▶ Goal of the exercise
Which lines of the records below contain the word "ring"? Show each one.

Bounding boxes with keypoints:
BEGIN

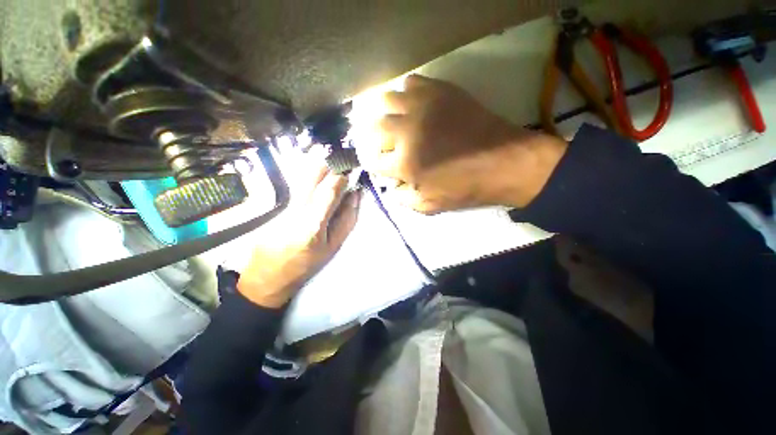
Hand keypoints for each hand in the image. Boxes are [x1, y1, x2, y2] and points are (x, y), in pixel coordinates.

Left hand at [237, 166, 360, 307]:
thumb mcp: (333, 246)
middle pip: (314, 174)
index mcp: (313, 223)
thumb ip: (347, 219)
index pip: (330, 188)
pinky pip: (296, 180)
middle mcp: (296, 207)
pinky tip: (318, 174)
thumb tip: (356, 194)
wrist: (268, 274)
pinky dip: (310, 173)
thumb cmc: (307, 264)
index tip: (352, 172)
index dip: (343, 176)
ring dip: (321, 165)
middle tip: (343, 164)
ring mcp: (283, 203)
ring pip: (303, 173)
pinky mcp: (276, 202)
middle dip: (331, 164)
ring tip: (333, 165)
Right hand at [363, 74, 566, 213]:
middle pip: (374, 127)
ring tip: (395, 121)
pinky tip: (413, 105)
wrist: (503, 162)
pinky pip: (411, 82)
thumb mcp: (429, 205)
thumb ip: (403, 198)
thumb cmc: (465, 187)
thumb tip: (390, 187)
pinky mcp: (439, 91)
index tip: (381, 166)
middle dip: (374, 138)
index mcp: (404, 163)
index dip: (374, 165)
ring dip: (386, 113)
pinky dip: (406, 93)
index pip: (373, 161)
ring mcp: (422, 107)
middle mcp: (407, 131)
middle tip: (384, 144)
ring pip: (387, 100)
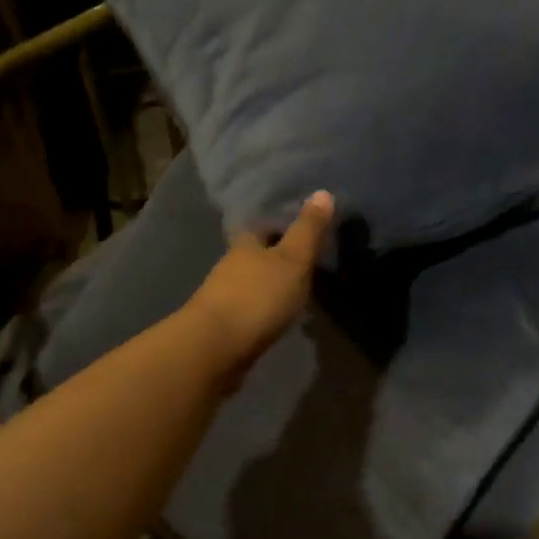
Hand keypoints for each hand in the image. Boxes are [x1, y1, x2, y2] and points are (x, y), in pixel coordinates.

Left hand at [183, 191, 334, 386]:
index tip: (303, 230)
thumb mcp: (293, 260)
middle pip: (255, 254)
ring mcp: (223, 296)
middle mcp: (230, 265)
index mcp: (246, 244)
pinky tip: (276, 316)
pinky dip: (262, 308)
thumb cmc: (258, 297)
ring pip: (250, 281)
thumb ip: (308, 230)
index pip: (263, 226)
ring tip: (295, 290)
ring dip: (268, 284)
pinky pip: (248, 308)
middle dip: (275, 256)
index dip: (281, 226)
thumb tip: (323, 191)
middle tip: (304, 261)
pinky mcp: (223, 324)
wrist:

END

▶ Exercise solution
ring dip: (321, 165)
ring mcp: (283, 203)
ring pip: (303, 173)
ring tip: (333, 165)
ring tip: (395, 121)
ring dip: (386, 113)
ring mcp: (422, 107)
ring pip: (387, 100)
ring mcp: (223, 296)
ring pip: (250, 281)
ring tip: (295, 290)
ring dip: (268, 284)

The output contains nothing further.